Suppose $|x-a|=r$.
To prove that $x \in \partial B_r(a)$ you must prove that for every $\epsilon>0$ the sets $B_\epsilon(x) \cap B_r(a)$ and $B_\epsilon(x) \cap (\mathbb{R}^n - B_r(a))$ are non-empty.
I'm going to prove nonemptiness just of the set $B_\epsilon(x) \cap B_r(a)$; once you get the idea, I suspect you'll get the other one.
By definition,
$$B_\epsilon(x) \cap B_r(a) \ne \emptyset \,\text{if and only if}\, \exists q \in B_\epsilon(x) \cap B_r(a)
$$
As with any existence proof, to prove it you first use your intuition, or knowledge, or a picture, or anything you can use to help you, in order to make an educated guess at what the correct and appropriate point $q$ could possibly be. Using that intuition, you must then define $q$ precisely. Finally, using your definition of $q$, you must prove that $q \in B_\epsilon(x) \cap B_r(a)$.

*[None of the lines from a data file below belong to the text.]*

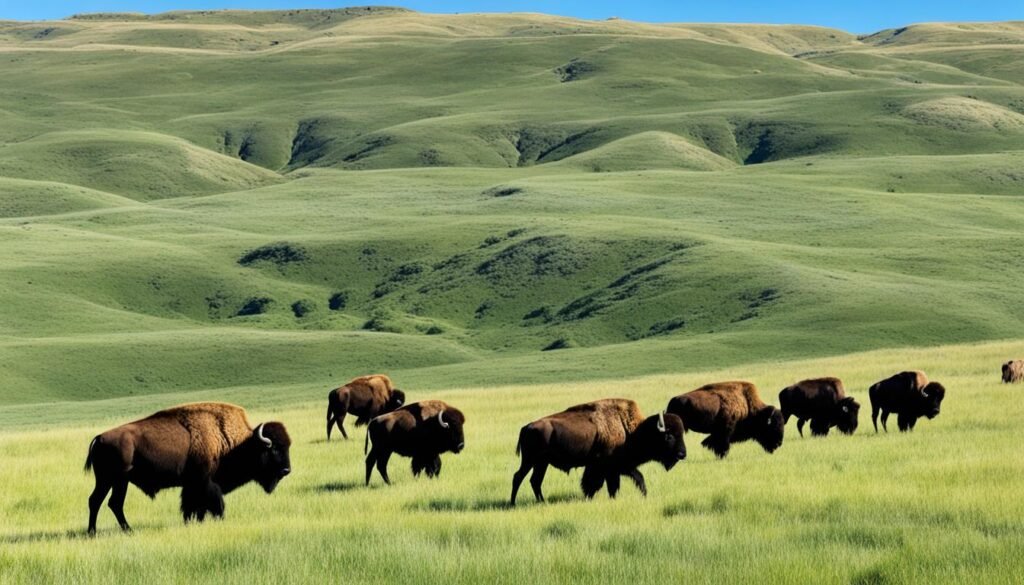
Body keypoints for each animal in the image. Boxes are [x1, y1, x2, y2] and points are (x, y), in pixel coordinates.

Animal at [82, 403, 292, 536]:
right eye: (274, 448)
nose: (287, 470)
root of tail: (100, 437)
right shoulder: (206, 484)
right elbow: (215, 506)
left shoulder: (192, 486)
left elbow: (193, 507)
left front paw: (192, 523)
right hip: (109, 479)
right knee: (97, 501)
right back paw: (94, 532)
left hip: (119, 481)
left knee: (113, 503)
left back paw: (125, 530)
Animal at [507, 401, 684, 506]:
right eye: (669, 436)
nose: (682, 454)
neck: (630, 430)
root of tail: (527, 426)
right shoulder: (607, 467)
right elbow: (598, 483)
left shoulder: (618, 468)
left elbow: (623, 483)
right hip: (531, 461)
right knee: (519, 477)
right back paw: (514, 503)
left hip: (540, 463)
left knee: (534, 481)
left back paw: (541, 502)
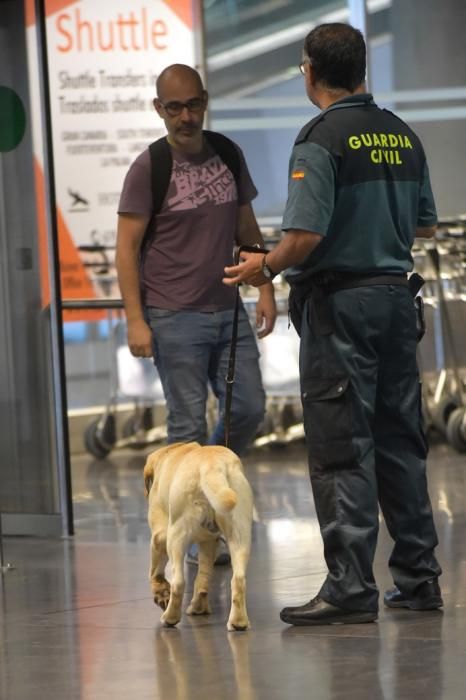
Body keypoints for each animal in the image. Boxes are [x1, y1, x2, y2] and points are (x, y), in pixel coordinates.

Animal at [144, 442, 253, 628]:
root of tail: (212, 465)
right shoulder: (208, 541)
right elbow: (203, 577)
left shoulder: (160, 536)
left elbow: (155, 572)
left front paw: (161, 593)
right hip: (239, 535)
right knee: (237, 579)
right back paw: (235, 621)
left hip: (175, 537)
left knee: (179, 583)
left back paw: (170, 617)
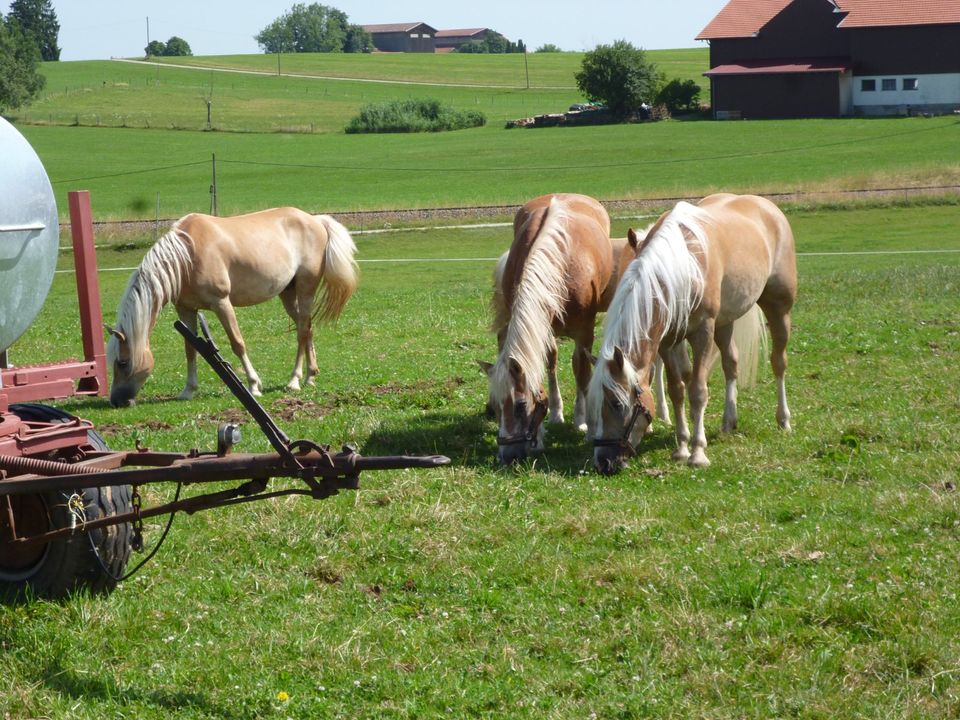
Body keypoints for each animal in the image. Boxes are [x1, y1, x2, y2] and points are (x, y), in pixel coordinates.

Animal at [105, 210, 358, 410]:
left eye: (123, 362)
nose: (116, 401)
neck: (186, 255)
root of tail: (316, 220)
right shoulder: (185, 310)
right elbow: (190, 349)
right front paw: (188, 390)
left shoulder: (221, 303)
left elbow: (237, 343)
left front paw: (254, 385)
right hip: (287, 293)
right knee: (307, 328)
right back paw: (310, 376)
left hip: (305, 289)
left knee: (303, 331)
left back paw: (294, 381)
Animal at [480, 194, 644, 464]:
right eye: (494, 406)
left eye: (520, 405)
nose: (507, 456)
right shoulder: (540, 327)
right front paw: (541, 434)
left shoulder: (584, 331)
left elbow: (582, 372)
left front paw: (585, 423)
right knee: (552, 362)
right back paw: (557, 412)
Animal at [588, 193, 800, 472]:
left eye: (616, 404)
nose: (603, 461)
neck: (681, 266)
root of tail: (766, 206)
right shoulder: (668, 341)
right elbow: (677, 390)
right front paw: (681, 447)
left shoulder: (702, 333)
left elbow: (698, 391)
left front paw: (698, 452)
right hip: (725, 323)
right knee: (731, 363)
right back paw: (728, 421)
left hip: (778, 308)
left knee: (779, 363)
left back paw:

Here's the intuition that tells me what to do: if I move straight inward from $x$ along a radius of $B_r(a)$, I will be in $B_r(a)$; and if move inward just a tiny bit, I will also be in $B_\epsilon(x)$.
Now let's make the intuition precise in order to arrive at a precise construction of the point $q$. Moving inward from $x$ along a radius of $B_r(a)$ is the same as moving along the straight line segment
$$(1-t)x + ta, \quad 0 \le t \le 1
$$
If $t$ is small enough, the distance from $q=(1-t)x+ta$ should be less than $\epsilon$. In fact, I can probably arrange that the distance is an exact positive value less than $\epsilon$ such as $\epsilon/2$. What value of $t$ would make the distance to $x$ equal to $\epsilon/2$? That's a concrete question I can answer:
$$|q-x| = \epsilon/2
$$
$$|((1-t)x + ta) - x| = \epsilon/2
$$
$$|-tx+ta| = \epsilon/2
$$
$$t \cdot |a-x| = \epsilon / 2
$$
$$t r = \epsilon/2
$$
$$t = \frac{\epsilon}{2r}
$$
So I set $t$ equal to that value, define $t = (1-t)x + ta$, and work my prove backwards to prove that $|q-x| = \epsilon/2$ and therefore $q \in B_\epsilon(x)$. And I can also use an exact calculation to prove that $|q-a| < r$.